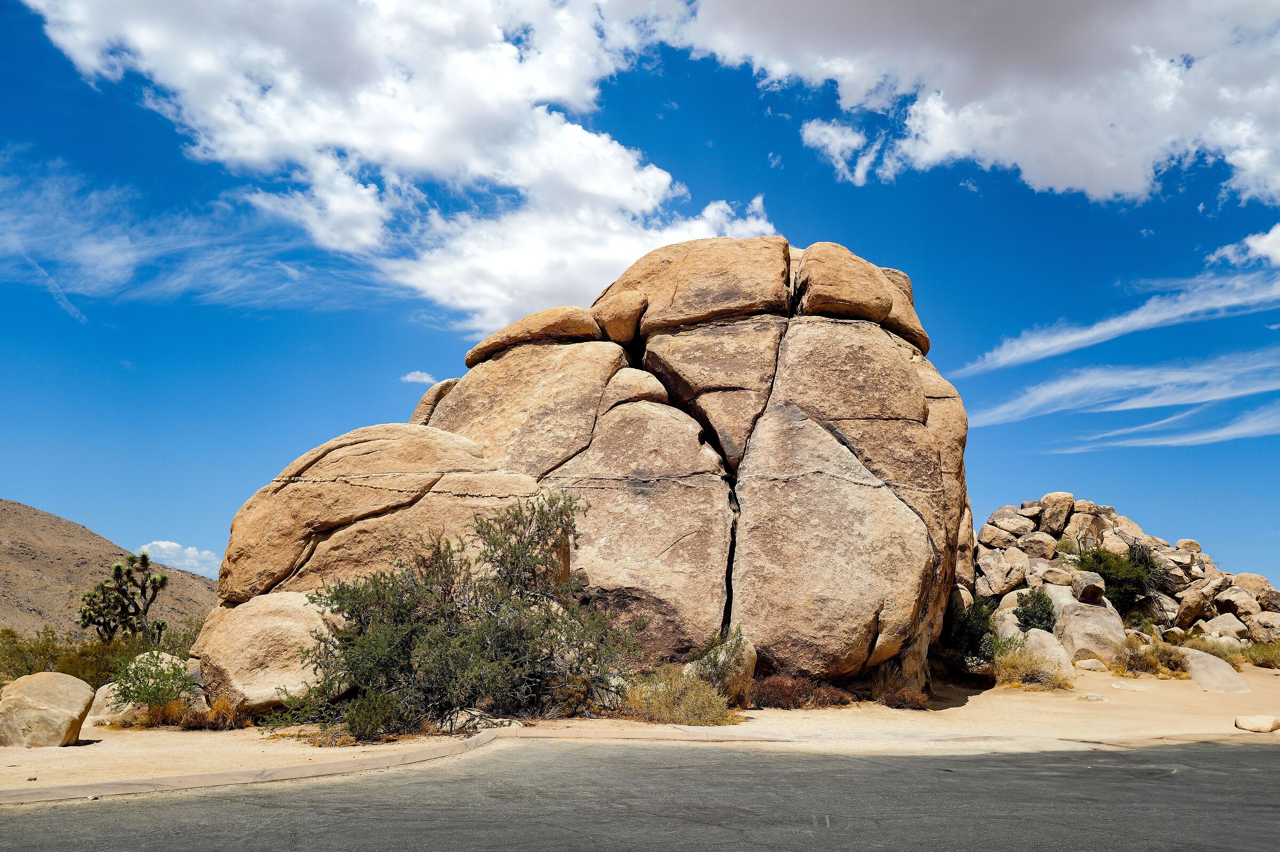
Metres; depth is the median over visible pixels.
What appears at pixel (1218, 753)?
road
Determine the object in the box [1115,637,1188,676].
dry shrub
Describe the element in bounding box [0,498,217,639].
hill
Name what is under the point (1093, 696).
rock
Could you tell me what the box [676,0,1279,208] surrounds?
cloud
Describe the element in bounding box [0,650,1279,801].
sandy ground
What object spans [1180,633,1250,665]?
dry grass
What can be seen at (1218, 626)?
boulder
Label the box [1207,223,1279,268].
cloud
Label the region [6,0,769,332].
cloud
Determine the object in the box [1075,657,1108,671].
rock
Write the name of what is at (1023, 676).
dry shrub
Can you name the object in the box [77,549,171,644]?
tree
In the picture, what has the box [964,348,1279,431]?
cloud
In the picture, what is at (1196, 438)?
cloud
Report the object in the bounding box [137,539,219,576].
cloud
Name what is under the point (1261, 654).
dry grass
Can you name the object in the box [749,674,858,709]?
shrub
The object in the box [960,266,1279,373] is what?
cloud
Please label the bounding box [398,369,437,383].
cloud
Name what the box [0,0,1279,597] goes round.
sky
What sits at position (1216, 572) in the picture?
rock pile
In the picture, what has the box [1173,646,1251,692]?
boulder
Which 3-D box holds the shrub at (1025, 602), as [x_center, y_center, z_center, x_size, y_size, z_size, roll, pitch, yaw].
[9.489,4.502,23.924,1.123,1.176,1.173,0,-11,0]
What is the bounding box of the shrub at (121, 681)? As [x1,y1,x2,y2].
[108,647,196,714]
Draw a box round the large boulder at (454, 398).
[187,236,974,707]
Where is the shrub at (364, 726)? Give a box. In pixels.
[335,687,408,742]
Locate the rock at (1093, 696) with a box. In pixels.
[1078,691,1111,701]
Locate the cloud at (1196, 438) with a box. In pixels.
[1043,401,1279,453]
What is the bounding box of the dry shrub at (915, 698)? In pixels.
[869,665,929,709]
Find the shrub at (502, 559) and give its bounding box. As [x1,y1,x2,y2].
[272,493,636,738]
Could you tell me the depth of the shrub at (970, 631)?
20.97 m
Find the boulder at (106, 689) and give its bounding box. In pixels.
[89,682,128,722]
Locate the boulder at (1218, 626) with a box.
[1198,614,1246,639]
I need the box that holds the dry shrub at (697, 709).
[622,665,738,724]
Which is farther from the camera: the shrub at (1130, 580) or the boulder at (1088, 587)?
the shrub at (1130, 580)
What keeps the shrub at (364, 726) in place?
on the sandy ground at (86, 746)
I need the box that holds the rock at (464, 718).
[435,706,522,733]
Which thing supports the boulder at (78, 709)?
on the sandy ground at (86, 746)
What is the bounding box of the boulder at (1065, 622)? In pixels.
[1052,593,1126,665]
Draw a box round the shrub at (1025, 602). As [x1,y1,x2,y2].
[1012,588,1057,631]
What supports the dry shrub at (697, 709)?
on the sandy ground at (86, 746)
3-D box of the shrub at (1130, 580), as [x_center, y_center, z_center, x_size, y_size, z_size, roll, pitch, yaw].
[14.077,4.545,29.491,2.646,2.232,2.638,0,-11,0]
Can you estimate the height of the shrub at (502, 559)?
3.217 m
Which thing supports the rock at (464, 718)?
on the sandy ground at (86, 746)
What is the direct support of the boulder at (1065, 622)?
on the sandy ground at (86, 746)
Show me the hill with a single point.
(56, 520)
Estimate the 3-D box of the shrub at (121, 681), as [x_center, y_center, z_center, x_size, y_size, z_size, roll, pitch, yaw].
[-6.708,3.577,13.756,1.289,0.981,1.297,0,-11,0]
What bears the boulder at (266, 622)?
on the sandy ground at (86, 746)
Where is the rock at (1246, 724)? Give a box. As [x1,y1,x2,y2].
[1234,713,1279,732]
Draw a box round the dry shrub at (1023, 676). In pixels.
[992,643,1072,690]
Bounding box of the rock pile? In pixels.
[972,496,1279,655]
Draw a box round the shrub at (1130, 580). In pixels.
[1076,541,1159,610]
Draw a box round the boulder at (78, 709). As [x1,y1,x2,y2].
[0,671,94,746]
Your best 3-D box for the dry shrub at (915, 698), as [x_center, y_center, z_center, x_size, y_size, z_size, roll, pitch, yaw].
[4.071,4.144,15.789,1.218,0.640,1.214,0,-11,0]
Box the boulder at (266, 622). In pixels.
[189,589,341,716]
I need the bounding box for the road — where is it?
[1,736,1279,851]
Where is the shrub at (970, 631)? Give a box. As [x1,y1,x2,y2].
[943,593,998,668]
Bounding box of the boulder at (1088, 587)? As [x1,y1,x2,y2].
[1071,570,1106,604]
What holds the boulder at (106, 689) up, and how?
on the sandy ground at (86, 746)
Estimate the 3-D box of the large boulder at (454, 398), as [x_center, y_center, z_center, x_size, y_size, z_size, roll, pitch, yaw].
[-1.040,0.723,19.660,13.948,9.083,8.913,0,-11,0]
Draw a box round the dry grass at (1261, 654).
[1240,639,1279,668]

▶ _Exercise_
Could you output the lines above exactly, with no pictures included?

▶ _Task result_
Metres; depth is the median over visible pixels.
What appears at pixel (1218, 753)?
road
Determine the object in the box [1115,637,1188,676].
dry shrub
Describe the element in bounding box [0,498,217,639].
hill
Name what is under the point (1093, 696).
rock
Could you tell me what the box [676,0,1279,208] surrounds?
cloud
Describe the element in bounding box [0,650,1279,801].
sandy ground
What object spans [1180,633,1250,665]?
dry grass
What can be seen at (1218, 626)?
boulder
Label the box [1207,223,1279,268].
cloud
Label the region [6,0,769,332].
cloud
Determine the object in the box [1075,657,1108,671].
rock
Write the name of what is at (1023, 676).
dry shrub
Can you name the object in the box [77,549,171,644]?
tree
In the picture, what has the box [964,348,1279,431]?
cloud
In the picture, what is at (1196, 438)?
cloud
Report the object in the bounding box [137,539,219,576].
cloud
Name what is under the point (1261, 654).
dry grass
Can you name the object in the box [749,674,858,709]?
shrub
The object in the box [960,266,1279,373] is what?
cloud
Please label the bounding box [398,369,437,383].
cloud
Name what the box [0,0,1279,597] goes round.
sky
What sits at position (1216, 572) in the picture?
rock pile
In the picture, what has the box [1173,646,1251,692]?
boulder
Which 3-D box holds the shrub at (1025, 602), as [x_center, y_center, z_center, x_size, y_size, z_size, roll, pitch, yaw].
[9.489,4.502,23.924,1.123,1.176,1.173,0,-11,0]
What is the bounding box of the shrub at (121, 681)? As [x1,y1,x2,y2].
[108,647,196,714]
Draw a box round the large boulder at (454, 398).
[187,236,974,707]
Where is the shrub at (364, 726)? Give a box. In pixels.
[335,687,408,742]
Locate the rock at (1093, 696) with a box. In pixels.
[1078,691,1111,701]
Locate the cloud at (1196, 438) with a box. In pixels.
[1043,401,1279,453]
What is the bounding box of the dry shrub at (915, 698)? In pixels.
[869,665,929,709]
Find the shrub at (502, 559) and give its bounding box. As [x1,y1,x2,y2].
[272,493,636,738]
Could you tell me the depth of the shrub at (970, 631)?
20.97 m
Find the boulder at (106, 689) and give its bounding box. In pixels.
[89,682,128,722]
Locate the boulder at (1218, 626) with a box.
[1198,614,1246,639]
I need the box that holds the dry shrub at (697, 709).
[622,665,738,724]
Which is farther from the camera: the shrub at (1130, 580) or the boulder at (1088, 587)?
the shrub at (1130, 580)
What keeps the shrub at (364, 726) in place?
on the sandy ground at (86, 746)
I need the box that holds the rock at (464, 718).
[435,706,522,733]
Which thing supports the boulder at (78, 709)?
on the sandy ground at (86, 746)
What is the bounding box of the boulder at (1065, 622)? In pixels.
[1052,593,1126,665]
Draw a box round the shrub at (1025, 602). As [x1,y1,x2,y2].
[1012,588,1057,631]
What supports the dry shrub at (697, 709)?
on the sandy ground at (86, 746)
3-D box of the shrub at (1130, 580), as [x_center, y_center, z_center, x_size, y_size, z_size, roll, pitch, yaw].
[14.077,4.545,29.491,2.646,2.232,2.638,0,-11,0]
Can you estimate the height of the shrub at (502, 559)?
3.217 m
Which thing supports the rock at (464, 718)?
on the sandy ground at (86, 746)
What is the direct support of the boulder at (1065, 622)?
on the sandy ground at (86, 746)
Show me the hill with a single point.
(56, 520)
Estimate the 3-D box of the shrub at (121, 681), as [x_center, y_center, z_center, x_size, y_size, z_size, roll, pitch, yaw].
[-6.708,3.577,13.756,1.289,0.981,1.297,0,-11,0]
What bears the boulder at (266, 622)?
on the sandy ground at (86, 746)
Where is the rock at (1246, 724)? Give a box. As [x1,y1,x2,y2].
[1234,713,1279,732]
Draw a box round the dry shrub at (1023, 676). In pixels.
[992,643,1072,690]
Bounding box of the rock pile? In pixels.
[972,496,1279,655]
Draw a box round the shrub at (1130, 580). In pixels.
[1076,541,1159,610]
Draw a box round the boulder at (78, 709). As [x1,y1,x2,y2].
[0,671,94,746]
Your best 3-D box for the dry shrub at (915, 698), as [x_center, y_center, z_center, x_size, y_size, z_size, roll, pitch, yaw].
[4.071,4.144,15.789,1.218,0.640,1.214,0,-11,0]
Box the boulder at (266, 622). In pixels.
[189,589,341,716]
I need the bounding box for the road — where is it?
[1,736,1279,851]
Where is the shrub at (970, 631)? Give a box. As [x1,y1,x2,y2].
[943,593,998,668]
Bounding box of the boulder at (1088, 587)? As [x1,y1,x2,y2].
[1071,570,1106,604]
What holds the boulder at (106, 689) up, and how?
on the sandy ground at (86, 746)
Estimate the 3-D box of the large boulder at (454, 398), as [x_center, y_center, z_center, x_size, y_size, z_size, roll, pitch, yaw].
[-1.040,0.723,19.660,13.948,9.083,8.913,0,-11,0]
Draw a box round the dry grass at (1261, 654).
[1240,639,1279,668]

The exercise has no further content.